■ Entries supplied:
__________

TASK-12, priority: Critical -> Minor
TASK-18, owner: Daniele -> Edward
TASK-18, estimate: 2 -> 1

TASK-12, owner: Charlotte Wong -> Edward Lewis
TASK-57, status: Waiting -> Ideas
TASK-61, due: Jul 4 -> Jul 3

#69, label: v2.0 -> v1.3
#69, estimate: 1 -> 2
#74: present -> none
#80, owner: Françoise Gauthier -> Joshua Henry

__________

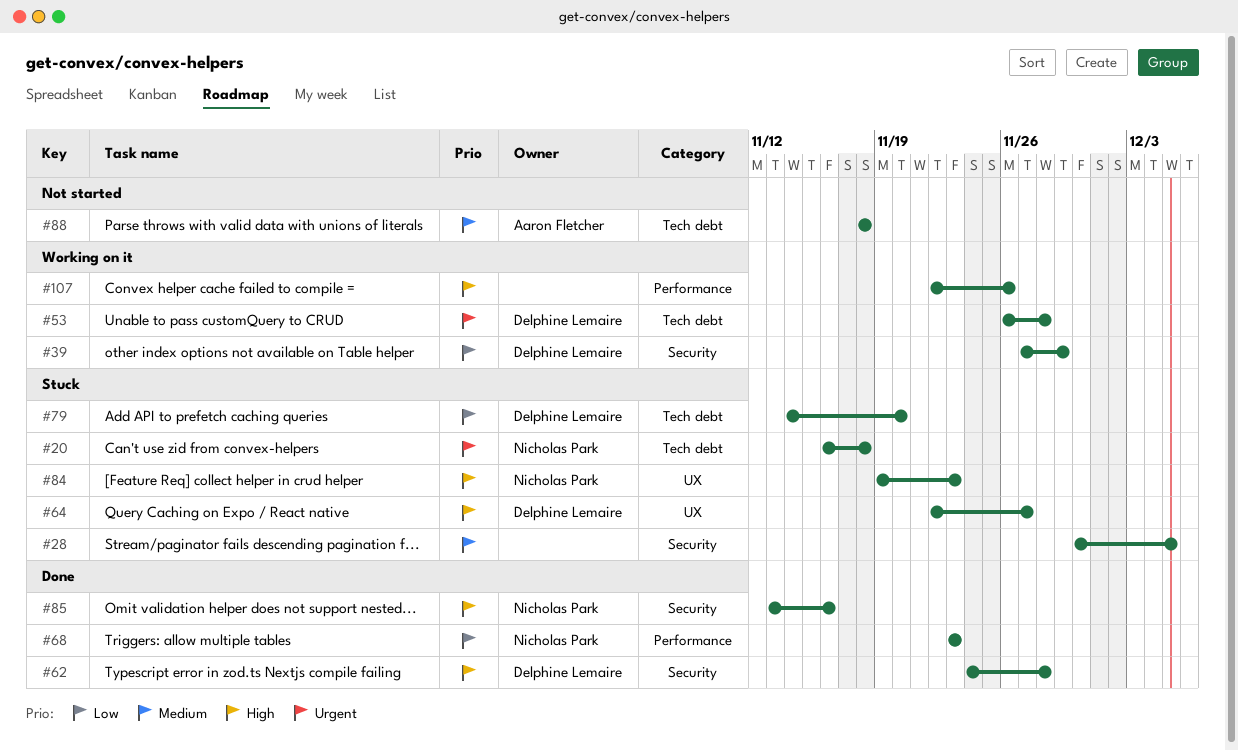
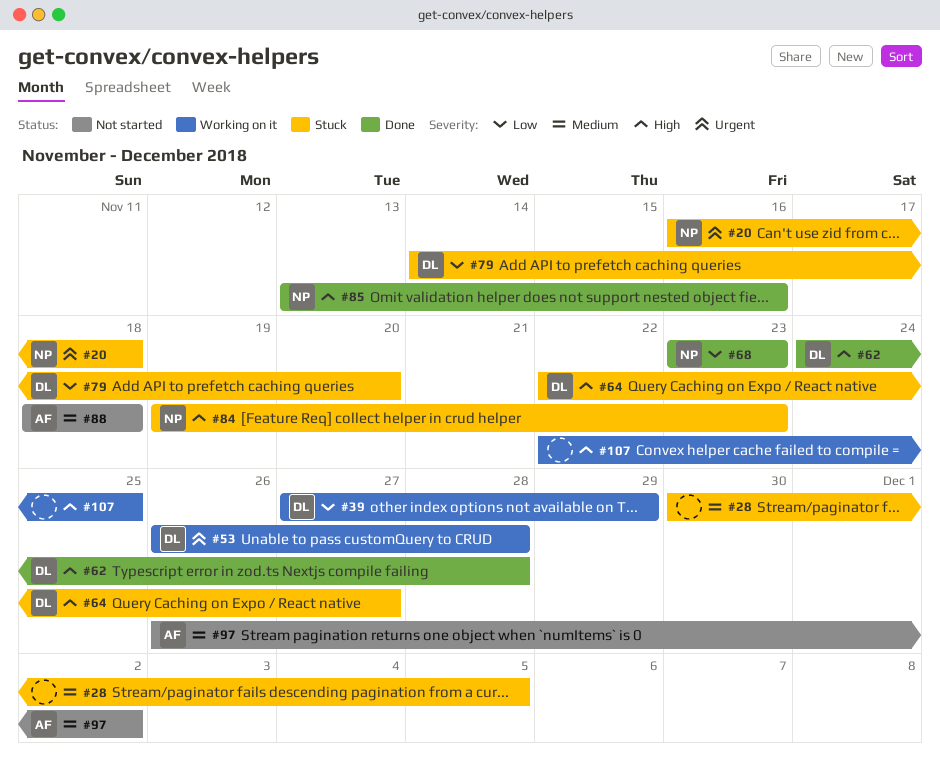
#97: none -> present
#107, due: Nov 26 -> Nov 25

__________

■ What you will do: Only the lines above from the one with "TASK-18, owner: Daniele -> Edward" through the one with "#80, owner: Françoise" should be duplicated, character for character.

■ Solution to the problem:
TASK-18, owner: Daniele -> Edward
TASK-18, estimate: 2 -> 1

TASK-12, owner: Charlotte Wong -> Edward Lewis
TASK-57, status: Waiting -> Ideas
TASK-61, due: Jul 4 -> Jul 3

#69, label: v2.0 -> v1.3
#69, estimate: 1 -> 2
#74: present -> none
#80, owner: Françoise Gauthier -> Joshua Henry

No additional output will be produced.